(TEXT PASSAGE begins)

WARSAW Feb 06, 2018 - 12:00 am GMT+3
This June 25, 2015 file picture shows Brzezinka or Birkenau nazi death camp near Oswieciem, Poland, when young visitors with Israeli flags walk on railway tracks on the grounds of the former German Nazi death camp Auschwitz-Birkenau. (AP Photo)
This June 25, 2015 file picture shows Brzezinka or Birkenau nazi death camp near Oswieciem, Poland, when young visitors with Israeli flags walk on railway tracks on the grounds of the former German Nazi death camp Auschwitz-Birkenau. (AP Photo)
by Feb 06, 2018 12:00 am

Poland's president said on Tuesday he will sign into law a bill imposing jail terms for suggesting the country was complicit in the Holocaust, defying criticism from Israel, the United States and activists.

Andrzej Duda said in a televised address the legislation would ensure Poland's "dignity and historical truth".

Poland's right-wing government says the law is needed to protect the reputation of its citizens and make sure they are recognized as victims not perpetrators of Nazi aggression during World War Two.

Israel has said the law would curb free speech, criminalize basic historical facts and stop any discussion on the role that some Poles played in Nazi crimes. Activists say the passage of the bill has encouraged a rise in anti-Semitism.

More than three million of Poland's 3.2 million Jews were murdered by the Nazis, accounting for about half of the Jews killed in the Holocaust. Jews from across the continent were sent to be killed at death camps built and operated by Germans in Poland, including Auschwitz, Treblinka, Belzec and Sobibor.

(TEXT PASSAGE ends)
(TASK INPUT begins)

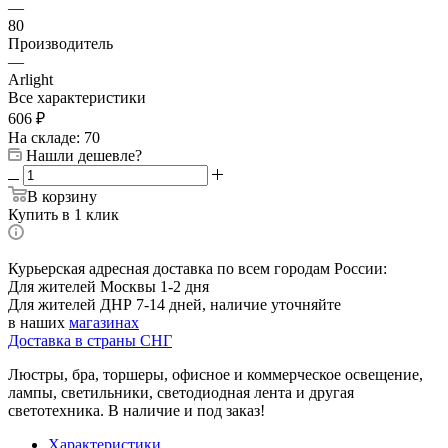
—
80
Производитель
—
Arlight
Все характеристики
606
₽
На складе: 70
Нашли дешевле?
В корзину
Купить в 1 клик
Курьерская адресная доставка по всем городам России:
Для жителей Москвы 1-2 дня
Для жителей ДНР 7-14 дней, наличие уточняйте
в наших
магазинах
Доставка в страны СНГ
Люстры, бра, торшеры, офисное и коммерческое освещение,
лампы, светильники, светодиодная лента и другая
светотехника. В наличие и под заказ!
Характеристики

(TASK INPUT ends)

**SET OF TASKS**
[a] Put the rows, from their first line through the line containing "Люстры, бра, торшеры, офисное", inclusive, into a JSON list of strings with one string per line. Leave out the pictures and any blank lines.
[b] Write what comes next in the news passage about Poland's Holocaust law, picking up after its final sentence.

**OUTPUTS FOR THE TASKS**
[a]
[
  "—",
  "80",
  "Производитель",
  "—",
  "Arlight",
  "Все характеристики",
  "606",
  "₽",
  "На складе: 70",
  "Нашли дешевле?",
  "В корзину",
  "Купить в 1 клик",
  "Курьерская адресная доставка по всем городам России:",
  "Для жителей Москвы 1-2 дня",
  "Для жителей ДНР 7-14 дней, наличие уточняйте",
  "в наших",
  "магазинах",
  "Доставка в страны СНГ",
  "Люстры, бра, торшеры, офисное и коммерческое освещение,"
]

[b]
The Polish measure would impose prison sentences of up to three years for mentioning the term "Polish death camps" and for suggesting "publicly and against the facts" that the Polish nation or state was complicit in Nazi Germany's crimes.

President Duda said the bill would protect Poland's interests "so that we are not being slandered as a state and as a nation. But it also takes into account the sensitivity of those for whom remembering the Holocaust is extremely important.

He added that he would ask the Constitutional Tribunal for a number of clarifications about the bill. Those would likely be issued after it goes into effect. The legislation provides exemptions for research and art.

Israel's education minister said on Monday he was "honored" Poland had cancelled his visit to Warsaw this week because he refused to back down from condemning the bill.

"The blood of Polish Jews cries from the ground, and no law will silence it," Bennett later said in a statement.

According to figures from the U.S. Holocaust Memorial Museum, the Nazis also killed at least 1.9 million non-Jewish Polish civilians.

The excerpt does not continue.